In sum, we concluded that the evidence showed that Goodling violated both federal law and Department policy, and therefore committed misconduct, when she considered political or ideological affiliations in hiring decisions for candidates for career positions within the Department. In particular, the evidence showed that she considered political or ideological affiliations in deciding several waiver requests from interim U.S. Attorneys, in promoting several candidates for career positions, and in disapproving a candidate for an [Executive Office for United States Attorneys] career [Senior Executive Service] position.

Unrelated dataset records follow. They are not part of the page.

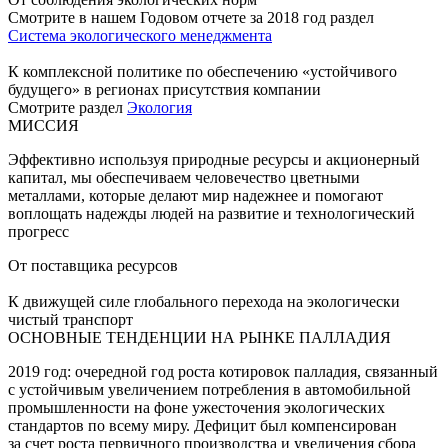
Смотрите в нашем Годовом отчете за 2018 год раздел
Система экологического менеджмента
К комплексной политике по обеспечению «устойчивого
будущего» в регионах присутствия компании
Смотрите раздел
Экология
МИССИЯ
Эффективно используя природные ресурсы и акционерный
капитал, мы обеспечиваем человечество цветными
металлами, которые делают мир надежнее и помогают
воплощать надежды людей на развитие и технологический
прогресс
От поставщика ресурсов
К движущей силе глобального перехода на экологически
чистый транспорт
ОСНОВНЫЕ ТЕНДЕНЦИИ НА РЫНКЕ ПАЛЛАДИЯ
2019 год: очередной год роста котировок палладия, связанный
с устойчивым увеличением потребления в автомобильной
промышленности на фоне ужесточения экологических
стандартов по всему миру. Дефицит был компенсирован
за счет роста первичного производства и увеличения сбора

Office of Professional Responsibility, Department of Justice, An Investigation of Allegations of Politicized Hiring by Monica Goodling and Other Staff in the Office of the Attorney General (28 Jul 2008) at 4546 (PDF, 146pp). And if you need any demonstration that the "War on Terror" is for some children in the Bush Administration little more than political opportunism, consider this:
In sum, we concluded that Goodling prevented [Executive Office for United States Attorneys] from selecting an experienced career [Assistant United States Attorney] to handle counterterrorism issues because of his and his wife's political affiliation. As a result, a much less experienced, but politically acceptable, attorney was assigned this important responsibility.
Id. at 50. Combine this last with the nonsense at GITMO...
But Monica Goodling is going to do just fine. Since she resigned from the DoJ, she isn't subject to DoJ discipline, and as reprehensible as her actions and motivations were they probably don't rise to the criminal level. The Virginia bar, to which she was admitted after graduating from Regent University's bottom-tier law school in 1999, isn't going to take any action against her; it never does in cases involving mere abuse of office (and in that, it is not unique). Within a year or two, she is going to be held up as a martyr for "family values in law," because even if McCain is elected he can't afford to let Jay Sekulow's mad, medieval vision of the unity of church and state control hiring practices at the Department of Justice. She's going to get paid a pile of cash to tell all in about three or four years, either by hosting something for CBN (which, not coincidentally, essentially owns Regent University) or in a book in which she claims that she merely crossed the line in her zealousness to make America great.
And in the meantime, Rome is burning.